I agree about too long TOC being a pain. My first book (>140k words) was 21 chapters and split into two parts. On the print edition that sits nicely on 1 page, but on the e-book edition I could see potential issues: both the length and the two-level aspect. The two levels worked on my e-reader but I didn't like it - especially since the prologue comes before Part 1, it just didn't look right to me.
So when I created the epub I made sure the parts were not part of the ncx - resulting in a flat index. Yes it skips the part selection when using the e-reader TOC feature, but I thought that was more practical to use. (The parts remain visible on the TOC page at the start of the book, and as separator "pages" in the content.) I will be curious to see if I get any feedback about that particular aspect.

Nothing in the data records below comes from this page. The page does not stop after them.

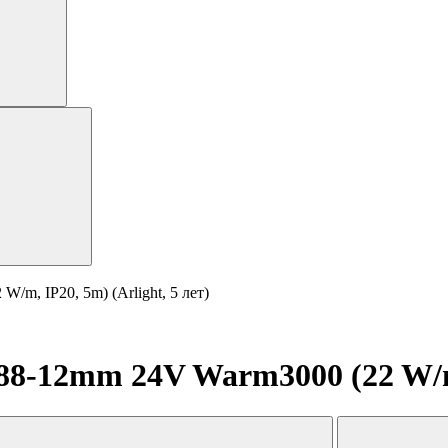
m, IP20, 5m) (Arlight, 5 лет)
-12mm 24V Warm3000 (22 W/m, I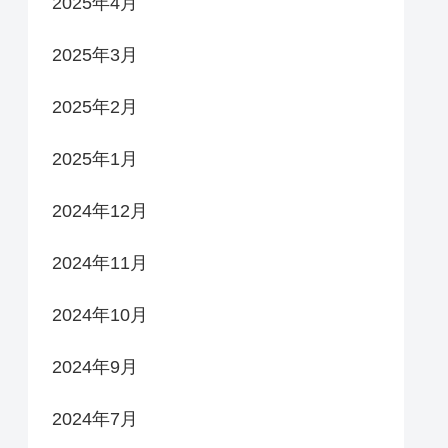
2025年4月
2025年3月
2025年2月
2025年1月
2024年12月
2024年11月
2024年10月
2024年9月
2024年7月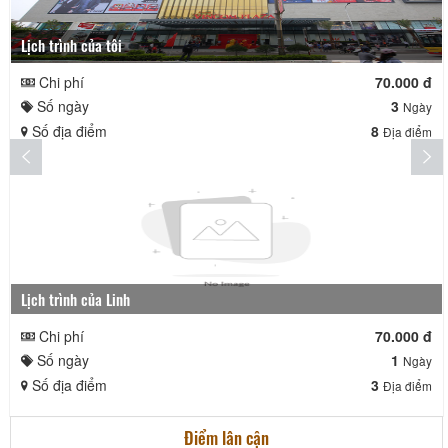
Lịch trình của tôi
Chi phí
70.000 đ
Số ngày
3
Ngày
Số địa điểm
8
Địa điểm
Lịch trình của Linh
Chi phí
70.000 đ
Số ngày
1
Ngày
Số địa điểm
3
Địa điểm
Điểm lân cận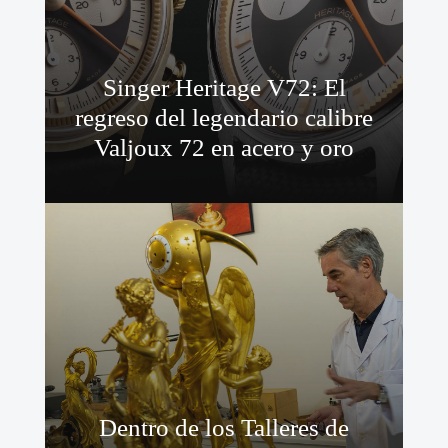
Singer Heritage V72: El
regreso del legendario calibre
Valjoux 72 en acero y oro
Dentro de los Talleres de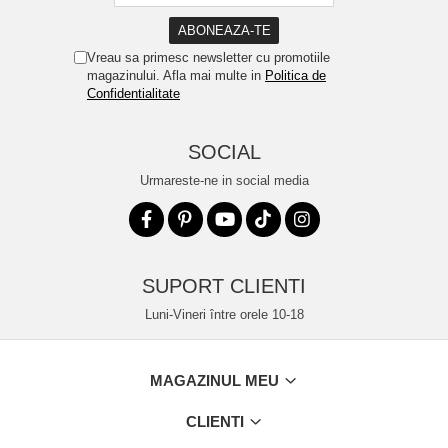
Vreau sa primesc newsletter cu promotiile
magazinului. Afla mai multe in
Politica de
Confidentialitate
SOCIAL
Urmareste-ne in social media
SUPORT CLIENTI
Luni-Vineri între orele 10-18
MAGAZINUL MEU
CLIENTI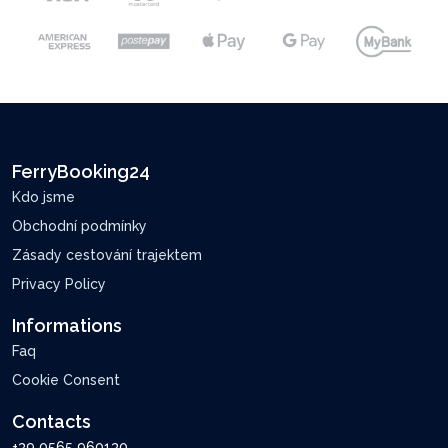
FerryBooking24
Kdo jsme
Obchodní podmínky
Zásady cestování trajektem
Privacy Policy
Informations
Faq
Cookie Consent
Contacts
+39 0565 960130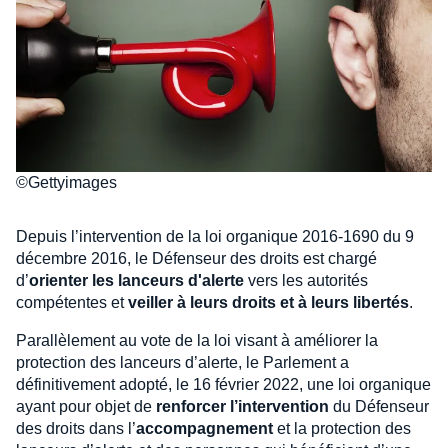
©Gettyimages
Depuis l’intervention de la loi organique 2016-1690 du 9
décembre 2016, le Défenseur des droits est chargé
d’
orienter les lanceurs d'alerte
vers les autorités
compétentes et
veiller à leurs droits et à leurs libertés
.
Parallèlement au vote de la loi visant à améliorer la
protection des lanceurs d’alerte, le Parlement a
définitivement adopté, le 16 février 2022, une loi organique
ayant pour objet de
renforcer l’intervention
du Défenseur
des droits dans l’
accompagnement
et la protection des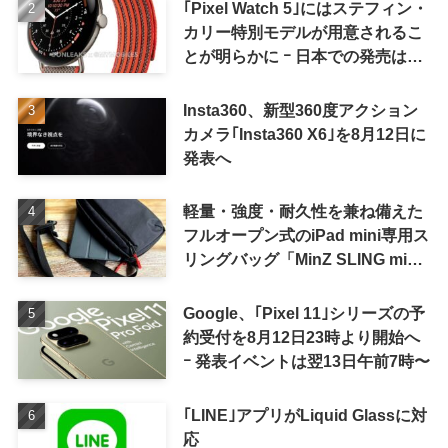
｢Pixel Watch 5｣にはステフィン・
カリー特別モデルが用意されるこ
とが明らかに ｰ 日本での発売は期
待しない方が良さそう
Insta360、新型360度アクション
カメラ｢Insta360 X6｣を8月12日に
発表へ
軽量・強度・耐久性を兼ね備えた
フルオープン式のiPad mini専用ス
リングバッグ「MinZ SLING mini
for iPad mini」発売
Google、｢Pixel 11｣シリーズの予
約受付を8月12日23時より開始へ
ｰ 発表イベントは翌13日午前7時〜
｢LINE｣アプリがLiquid Glassに対
応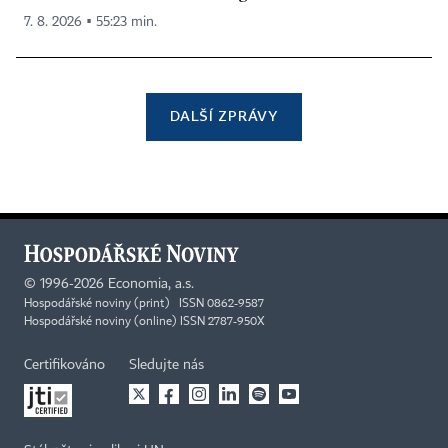
7. 8. 2026 ▪ 55:23 min.
DALŠÍ ZPRÁVY
©
1996-2026
Economia, a.s.
Hospodářské noviny (print) ISSN 0862-9587
Hospodářské noviny (online) ISSN 2787-950X
Certifikováno
Sledujte nás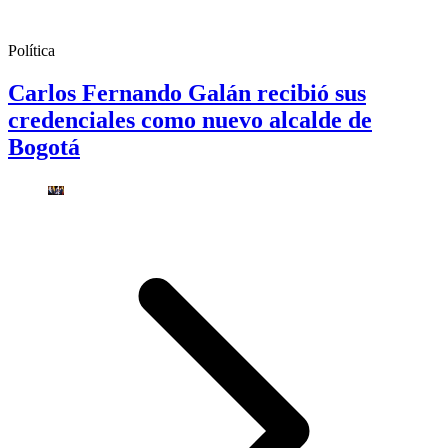
Política
Carlos Fernando Galán recibió sus
credenciales como nuevo alcalde de
Bogotá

Chapter titles are interesting too. As a reader I don't really have much of an opinion either way - sometimes they're sort of neat/cute, but I don't really care if they're not there. But when I started writing this project I decided to use chapter titles, mostly because the chapters in my first book seemed to come by their titles fairly naturally - most were written with the title already in place. My problems really came with the second book (and since it's part of the same series I wanted to retain the same style) where I had to work a bit harder to get titles I was happy with (it's amazing how much work you can end up putting into a single word). I've yet to find out how it's going to come out with the third.